[Task]
Could you retype every line below exactly, omitting the images?

Saved entries
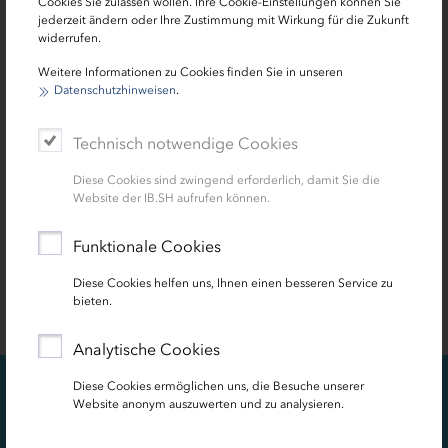
Cookies Sie zulassen wollen. Ihre Cookie-Einstellungen können Sie
Workshops und Veranstaltungen für
jederzeit ändern oder Ihre Zustimmung mit Wirkung für die Zukunft
widerrufen.
Gründerinnen und Unternehmerinnen, Beratung
speziell durch unsere Förderlotsinnen, der IB.SH
Weitere Informationen zu Cookies finden Sie in unseren
Unternehmerinnenpreis und vieles mehr: Wir
Datenschutzhinweisen
.
engagieren uns besonders dafür, noch mehr
Frauen für eine Existenzgründung oder
Technisch notwendige Cookies
Unternehmensnachfolge zu begeistern.
Diese Cookies sind zwingend erforderlich, damit Sie die
Website der IB.SH aufrufen können.
mehr erfahren
Funktionale Cookies
Diese Cookies helfen uns, Ihnen einen besseren Service zu
bieten.
Analytische Cookies
Diese Cookies ermöglichen uns, die Besuche unserer
Erfolgsgeschichten
Website anonym auszuwerten und zu analysieren.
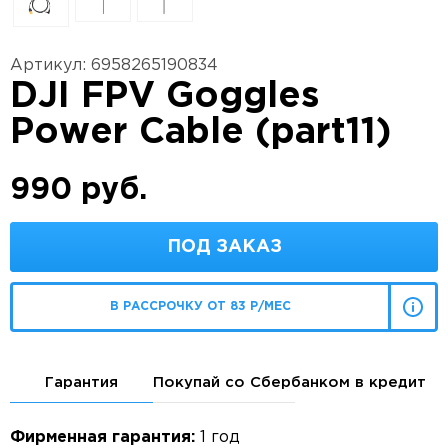
Артикул: 6958265190834
DJI FPV Goggles
Power Cable (part11)
990 руб.
ПОД ЗАКАЗ
В РАССРОЧКУ ОТ 83 Р/МЕС
Гарантия
Покупай со Сбербанком в кредит
Фирменная гарантия:
1 год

[Response to the task]
Cookies Sie zulassen wollen. Ihre Cookie-Einstellungen können Sie
Workshops und Veranstaltungen für
jederzeit ändern oder Ihre Zustimmung mit Wirkung für die Zukunft
widerrufen.
Gründerinnen und Unternehmerinnen, Beratung
speziell durch unsere Förderlotsinnen, der IB.SH
Weitere Informationen zu Cookies finden Sie in unseren
Unternehmerinnenpreis und vieles mehr: Wir
Datenschutzhinweisen
.
engagieren uns besonders dafür, noch mehr
Frauen für eine Existenzgründung oder
Technisch notwendige Cookies
Unternehmensnachfolge zu begeistern.
Diese Cookies sind zwingend erforderlich, damit Sie die
Website der IB.SH aufrufen können.
mehr erfahren
Funktionale Cookies
Diese Cookies helfen uns, Ihnen einen besseren Service zu
bieten.
Analytische Cookies
Diese Cookies ermöglichen uns, die Besuche unserer
Erfolgsgeschichten
Website anonym auszuwerten und zu analysieren.
Артикул: 6958265190834
DJI FPV Goggles
Power Cable (part11)
990 руб.
ПОД ЗАКАЗ
В РАССРОЧКУ ОТ 83 Р/МЕС
Гарантия
Покупай со Сбербанком в кредит
Фирменная гарантия:
1 год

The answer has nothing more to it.